Wednesday, 28 October 2009

I've lived in a house, a very cramped house at Uni.

Evening all, just thought I'd jot down a few pre-pre pub quiz thoughts for the evening, and nice to see this thing is still being read by you all, honestly I am very touched at the number of people who actually give a shit what I have to say!

I was going to spend todays blog having a bit of a dissection of all the reasons I hate halloween given that the dreadful night is drawing agonisingly closer but as I was trying to pull these thoughts together something else struck me and it was a thought all about housemates and house-shares

Now I don't know about anyone else but there are certain times when I am absolutely plagued by past housemates. It all started in University I think, and anyone who's been in a combined accomodation hall (Especially those of you who shared mine) will know absolutely what I speak about. The problem with a hall like that which accommodates a lot of students is that nobody has the same waking hours. Obviously your first group of residents is your science students who are basically designed to get very drunk in a very short space of time, essentially as a scientist you spend many hours a day in the lab and so you have to get drunk in the evening but not so drunk as you're going to labs the next day hungover and tired (We wouldn't want you blowing us all up a purple mushroom cloud simply because you were up to all hours drinking tequila off the rim of a lavatory or some such). However for the arts students it's very different they have relatively few lectures and as a result spend their time drinking slowly and progressively throughout the day before desperately trying to sober up enough to do essays during the night, or in my case trying to do the essays whilst still drunk - or even on that one dreadful day doing an exam while drunk, not my finest hour I'll admit!

= What to work on =
1. Say whether each statement agrees with the blog post on housemates. Answer yes or no, and quote the deciding words. (a) The writer had planned to write about reasons for hating Halloween. (b) Arts students have many lectures. (c) The writer once took an exam while drunk.
2. According to the blog post on housemates, what is the problem with a hall that accommodates a lot of students?
3. From the blog post on housemates, extract the passage starting with "Evening all, just" and going on through "have to say!".

= Dataset content =
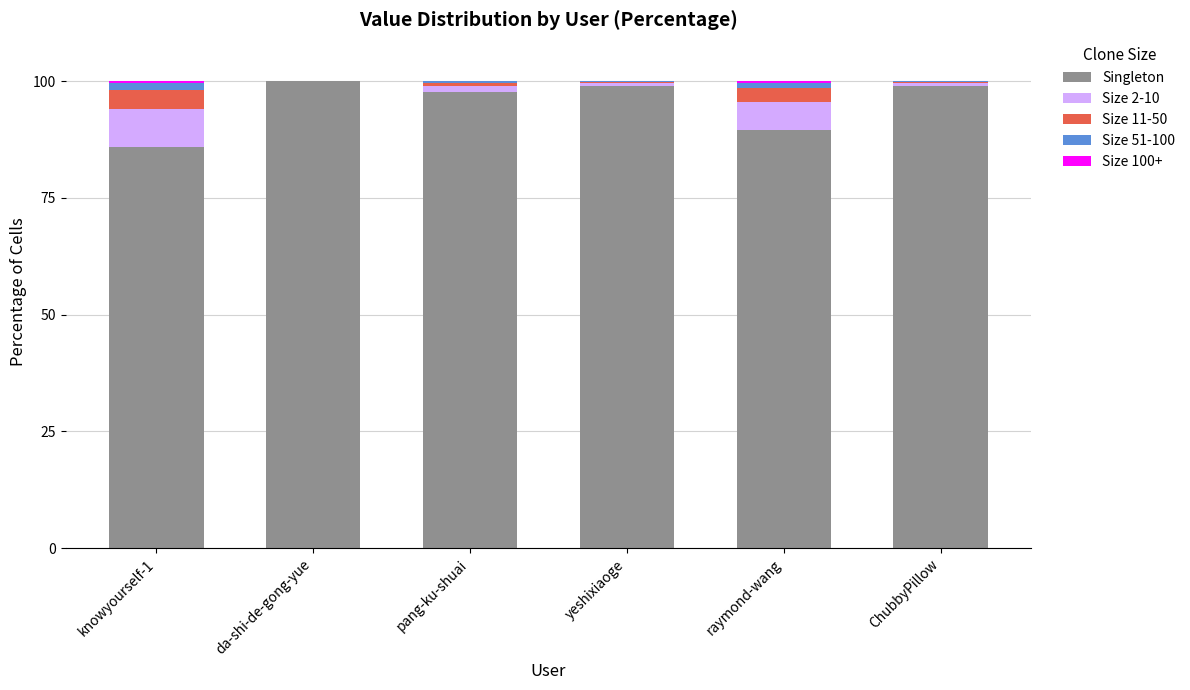

What is the maximum value for Singleton?

100.0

= Answers to the exercises =
1.
(a) Yes: "I was going to spend todays blog having a bit of a dissection of all the reasons I hate halloween"
(b) No: "they have relatively few lectures"
(c) Yes: "or even on that one dreadful day doing an exam while drunk"

2. Nobody has the same waking hours.

3.
Evening all, just thought I'd jot down a few pre-pre pub quiz thoughts for the evening, and nice to see this thing is still being read by you all, honestly I am very touched at the number of people who actually give a shit what I have to say!